• EXERCISE OBJECTIVE: Continue the passage on the Kansas budget and school funding, not the data, picking up right after its final sentence.

A refresher on the problem
Here's a quick rundown of what needs fixing. Kansas has rarely met revenue expectations since Brownback's tax policies were implemented. This past Fall, the Administration decided to dramatically lower those expectations, and since then have routinely met that lowered bar. It's like deciding that an F is now a passing grade, and being excited that nobody is failing the class.
These perennial revenue misses have left Kansas in a deep hole, a hole that has to get filled every year by law (the state must balance its budget every year). So every year, Kansas has had to either cut spending, or steal money from other parts of the government. Or both, as is usually the case. In previous years, they have cut K-12 education, higher education, roads and bridges, pensions, and rainy day funds. And this year they need to cut, too, despite the rosy new bar-lowered revenue gains.
And then, on top of all that, the Kansas Supreme Court just ruled that Kansas has, in fact, been underfunding public education for years, with the result that a quarter of Kansas schoolchildren cannot read and write at the level they should. They have mandated that the state fix this by June 30.
As a result, the Kansas Legislature must do several things still this session:
- Find money to close this year's budget gap
- Develop a legal, fair, and adequate school funding plan
- Reform revenue (tax) policy to prevent more cuts next year and in future years
How is balancing this year's budget going?
Earlier in the year, the House passed HB 2052 and HB 2161, bills to close this year's budget gap. It did so by borrowing funds, but did not include additional cuts to existing programs, and did not include selling off the Big Tobacco settlement that provides millions every year for early childhood programs. The bill sat while Senate leadership tried to pass their own set of bills that would have repealed some of the Governor's tax policies, and also closed the budget gap. But part of their strategy was to further cut public education, to the tune of $125 million. This last was met with resistance, and rather than proceed and fail, Senate leadership chose to pull the bills and pout.

• SUPPLIED RECORDS:
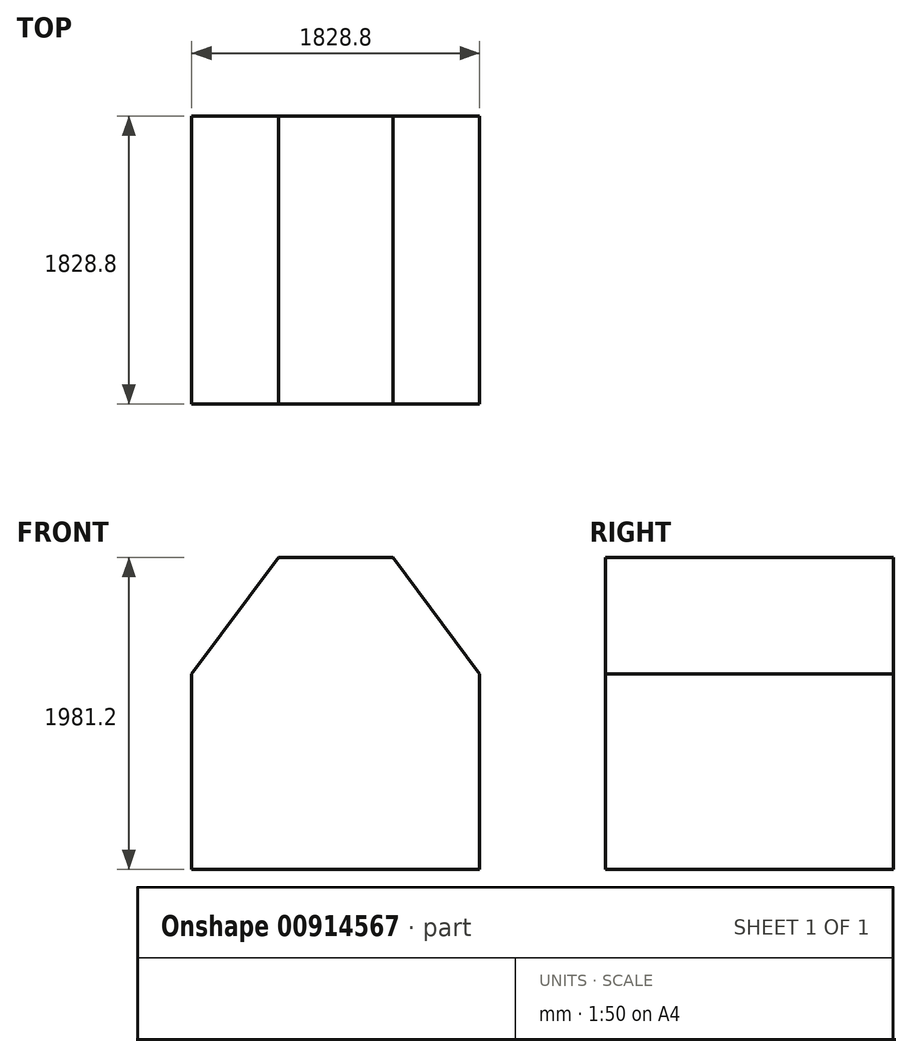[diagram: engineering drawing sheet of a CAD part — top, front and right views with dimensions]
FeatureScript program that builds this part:
annotation { "Feature Type Name" : "Feature", "Feature Type Description" : "" }
export const myFeature = defineFeature(function(context is Context, id is Id, definition is map)
    precondition{}
    {
        {
            var Q0;
            Q0=qCreatedBy(makeId("Front.planeOp"),FACE);
            var sketch = newSketch(context, id + "F0", { "sketchPlane" : qUnion([Q0])});
            skLineSegment(sketch, "E0", {"start": v(0, 0) * mm, "end": v(1828.8, 0) * mm});
            skLineSegment(sketch, "E1", {"start": v(914.4, 0) * mm, "end": v(914.4, 1981.2) * mm, "construction": true});
            skLineSegment(sketch, "E2", {"start": v(0, 0) * mm, "end": v(0, 245.47) * mm});
            skLineSegment(sketch, "E3", {"start": v(0, 245.47) * mm, "end": v(0, 1243.05) * mm});
            skLineSegment(sketch, "E4", {"start": v(1828.8, 0) * mm, "end": v(1828.8, 245.47) * mm});
            skLineSegment(sketch, "E5", {"start": v(1828.8, 245.47) * mm, "end": v(1828.8, 1243.05) * mm});
            skLineSegment(sketch, "E6", {"start": v(549.31, 1981.2) * mm, "end": v(1279.47, 1981.2) * mm});
            skLineSegment(sketch, "E7", {"start": v(549.31, 1981.2) * mm, "end": v(0, 1243.05) * mm});
            skLineSegment(sketch, "E8", {"start": v(1279.47, 1981.2) * mm, "end": v(1828.8, 1243.05) * mm});
            skPoint(sketch, "E9", {"position": v(549.31, 1981.2) * mm});
            skPoint(sketch, "E10", {"position": v(1279.47, 1981.2) * mm});
            skLineSegment(sketch, "E11.top", {"start": v(0, 0) * mm, "end": v(304.8, 0) * mm});
            skLineSegment(sketch, "E11.left", {"start": v(0, 245.47) * mm, "end": v(0, 0) * mm});
            skLineSegment(sketch, "E12.top", {"start": v(1828.8, 0) * mm, "end": v(1524, 0) * mm});
            skLineSegment(sketch, "E12.left", {"start": v(1828.8, 245.47) * mm, "end": v(1828.8, 0) * mm});
            skPoint(sketch, "E13", {"position": v(304.8, 938.25) * mm});
            skLineSegment(sketch, "E14", {"start": v(0, 245.47) * mm, "end": v(0, 914.4) * mm, "construction": true});
            skLineSegment(sketch, "E15", {"start": v(0, 914.4) * mm, "end": v(0, 1243.05) * mm, "construction": true});
            skLineSegment(sketch, "E16", {"start": v(0, 1243.05) * mm, "end": v(549.31, 1981.2) * mm, "construction": true});
            skLineSegment(sketch, "E17", {"start": v(0, 1243.05) * mm, "end": v(0, 1243.05) * mm});
            skLineSegment(sketch, "E18.bottom", {"start": v(2679.28, 1828.8) * mm, "end": v(4508.08, 1828.8) * mm, "construction": true});
            skLineSegment(sketch, "E18.top", {"start": v(2679.28, 0) * mm, "end": v(4508.08, 0) * mm, "construction": true});
            skLineSegment(sketch, "E18.left", {"start": v(2679.28, 1828.8) * mm, "end": v(2679.28, 0) * mm, "construction": true});
            skLineSegment(sketch, "E18.right", {"start": v(4508.08, 1828.8) * mm, "end": v(4508.08, 0) * mm, "construction": true});
            skLineSegment(sketch, "E19.bottom", {"start": v(2679.28, 1828.8) * mm, "end": v(2984.08, 1828.8) * mm, "construction": true});
            skLineSegment(sketch, "E19.left", {"start": v(2679.28, 1828.8) * mm, "end": v(2679.28, 1219.2) * mm, "construction": true});
            skLineSegment(sketch, "E19.right", {"start": v(2984.08, 1828.8) * mm, "end": v(2984.08, 1219.2) * mm, "construction": true});
            skLineSegment(sketch, "E20.bottom", {"start": v(2679.28, 0) * mm, "end": v(2984.08, 0) * mm, "construction": true});
            skLineSegment(sketch, "E20.left", {"start": v(2679.28, 0) * mm, "end": v(2679.28, 609.6) * mm, "construction": true});
            skLineSegment(sketch, "E20.right", {"start": v(2984.08, 0) * mm, "end": v(2984.08, 609.6) * mm, "construction": true});
            skLineSegment(sketch, "E21", {"start": v(2984.08, 1219.2) * mm, "end": v(2984.08, 609.6) * mm, "construction": true});
            skLineSegment(sketch, "E22", {"start": v(4203.28, 1828.8) * mm, "end": v(4203.28, 0) * mm, "construction": true});
            skLineSegment(sketch, "E23.bottom", {"start": v(3256.68, 598.46) * mm, "end": v(3958.36, 598.46) * mm, "construction": true});
            skLineSegment(sketch, "E23.top", {"start": v(3256.68, 240.34) * mm, "end": v(3958.36, 240.34) * mm, "construction": true});
            skLineSegment(sketch, "E23.left", {"start": v(3256.68, 598.46) * mm, "end": v(3256.68, 240.34) * mm, "construction": true});
            skLineSegment(sketch, "E23.right", {"start": v(3958.36, 598.46) * mm, "end": v(3958.36, 240.34) * mm, "construction": true});
            skPoint(sketch, "E24", {"position": v(1828.8, 1243.05) * mm});
            skSolve(sketch);
        }
        {
            var Q0;
            Q0=makeQuery(id+"F0.imprint","IMPRINT",FACE,{"disambiguationData":[TD([[makeQuery(id+"F0.imprint","IMPRINT",EDGE,{"derivedFrom":sQuery(id+"F0.wireOp",EDGE,"E0")}),1.0]])]});
            extrude(context, id + "F1", {"entities" : qUnion([Q0]), "depth" : 1828.8 * mm, "offsetDistance" : 25.4 * mm});
        }
    });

• EXPECTED OUTPUT:
Finally, last week, they began to work the House bill, and after another attempt by Senate leadership to cut spending failed (and failed, and failed), passed their version of HB 2052. There are differences with the House version, and a committee of both chambers is expected to meet this week to work out the differences.
So, despite repeated attempts to continue cutting K-12 education, it seems a plan is moving ahead to balance this year's budget without doing so.
What about school funding?
Public school funding is the big wrench in the process. Brownback and his allies were hopeful that they could continue to find savings by underfunding schools, but the Supreme Court's decision has trumped that. While several plans have been introduced, one the excellent HB 2270, there has been little movement. Reportedly this week will bring bills and debate in the House, at least in committee, while the Senate sits and watches. There is still some question about how much money is needed to satisfy the Court's ruling, with estimates as high as $800 million. That number will be part of the debate moving forward.
So, how about fixing our revenue problem permanently?
Well, in the election in 2016 the voters sent new and veteran legislators a resounding message: fix the revenue problem, turn back Brownback's tax policies, and make Kansas better than "great" again. The message was direct, but the process has been anything but.
In December, before the Legislature began this session, MainStream was proud to support the collaborative "Rise Up" plan to fix the budget. This plan included rolling back Brownback's policies, protecting our infrastructure funds from future highway robbery, and restoring three tax brackets. It also lowered food sales tax, but raised the tax on gas, among other provisions. Although this bill was introduced as HB 2237, it did not advance out of committee.
In early February, after passing the recission bill above, the House worked to create legislation that would fix the revenue problems for good. HB 2178 repealed the Brownback policies, restored three tax brackets, and set the state on a path to solvency. The bill passed both chambers by wide margins, and was sent to the Governor's desk in late February. When Governor Brownback predictably vetoed it, the Kansas House overturned the veto, but the Kansas Senate fell three votes short.
So much for new revenue policy.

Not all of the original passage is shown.